A Numerical Difference in log probability

I see a small numerical difference when finding the log probability with a Categorical distribution, but I can’t see why.

First, find the logits and sample an action:

logits = policy(state).log_softmax(-1)
m = torch.distributions.Categorical(logits=logits)
action = m.sample()

Now get the log probability of that action in two ways:

logProb = logits.squeeze()[action]
logProb = m.log_prob(action)

The two methods produce slightly different values after the 6th decimal place.
Shouldn’t these be exactly the same?

I’m not seeing the reason for the difference.

Hi Peter!

No. in general, the two results can differ by floating-point round-off error,
so this is expected.

Try redoing your test using all torch.float64 tensors (double precision).
You should still see a discrepancy, but now in something like the 15th
significant (decimal) digit.


K. Frank

Thanks, for your answer!

But, why am I wrong in assuming that if I pass in logits to torch.distributions.Categorical that no further computation needs to be done to extract the log probability?
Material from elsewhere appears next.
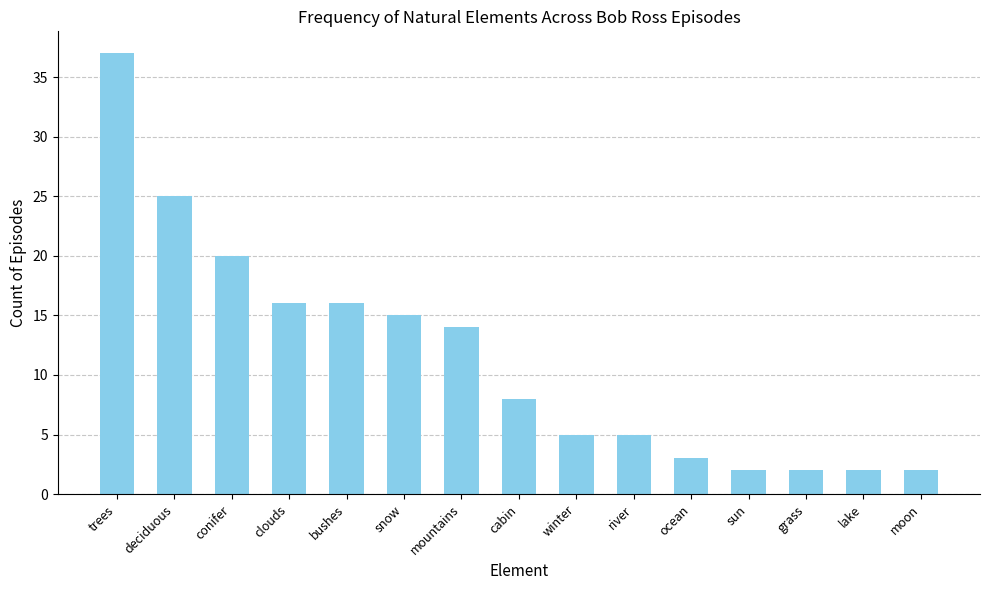

What is the difference between the maximum and minimum values?

35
I can see that if I passed in the output of a softmax then the distribution class needs to compute a log(), but in this case it’s already done.

Hi Peter!

If I understand your question correctly, I think that you’re missing the
fact that:

torch.distributions.Categorical (logits = logits)


torch.distributions.Categorical (probs = torch.softmax (logits, dim = -1))
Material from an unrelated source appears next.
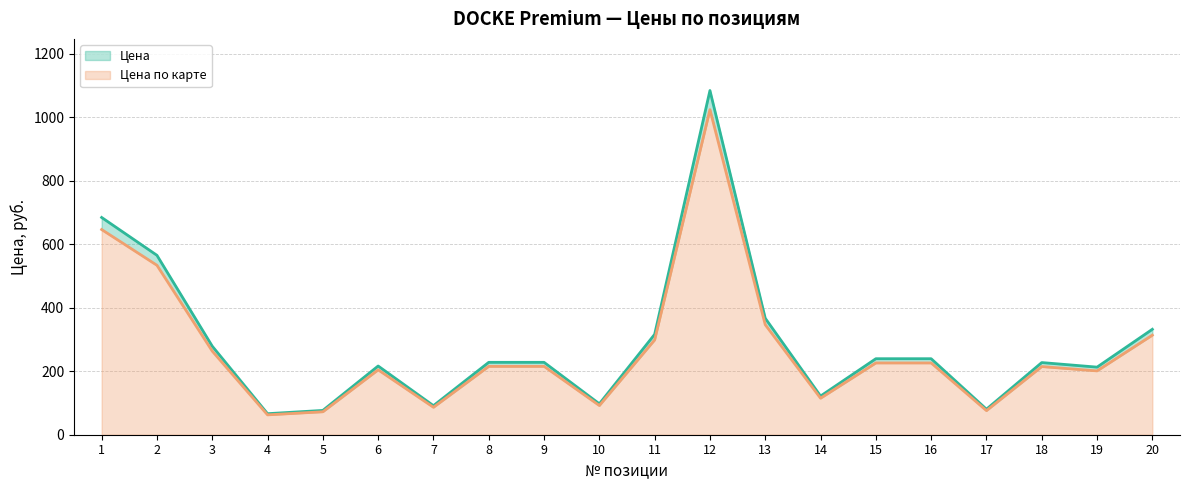

Reading left to right, what are all the values shown in this chart?

Цена: 1=684.2	2=565.0	3=278.8	4=66.2	5=76.5	6=216.4	7=91.5	8=228.0	9=228.0	10=97.4	11=316.1	12=1084.0	13=366.8	14=121.8	15=239.4	16=239.4	17=80.4	18=227.2	19=212.8	20=332.1
Цена по карте: 1=646.2	2=533.6	3=263.3	4=62.6	5=72.3	6=204.4	7=86.4	8=215.3	9=215.3	10=92.0	11=298.6	12=1023.7	13=346.4	14=115.0	15=226.1	16=226.1	17=75.9	18=214.6	19=201.0	20=313.6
return essentially the same (up to floating-point round-off) distribution,
as illustrated by this example:

>>> torch.__version__
>>> logits = torch.randn (5)
>>> probs = torch.softmax (logits, dim = 0)
>>> dist_logits = torch.distributions.Categorical (logits = logits)
>>> dist_probs = torch.distributions.Categorical (probs = probs)
>>> dist_logits
Categorical(logits: torch.Size([5]))
>>> dist_logits.logits
tensor([-0.5839, -2.5019, -1.7824, -2.2692, -2.4226])
>>> dist_logits.probs
tensor([0.5577, 0.0819, 0.1682, 0.1034, 0.0887])
>>> dist_probs
Categorical(probs: torch.Size([5]))
>>> dist_probs.logits
tensor([-0.5839, -2.5019, -1.7824, -2.2692, -2.4226])
>>> dist_probs.probs
tensor([0.5577, 0.0819, 0.1682, 0.1034, 0.0887])


K. Frank

1 Like

Ah yes, thanks so much for clarifying that.

Best Regards,
– Peter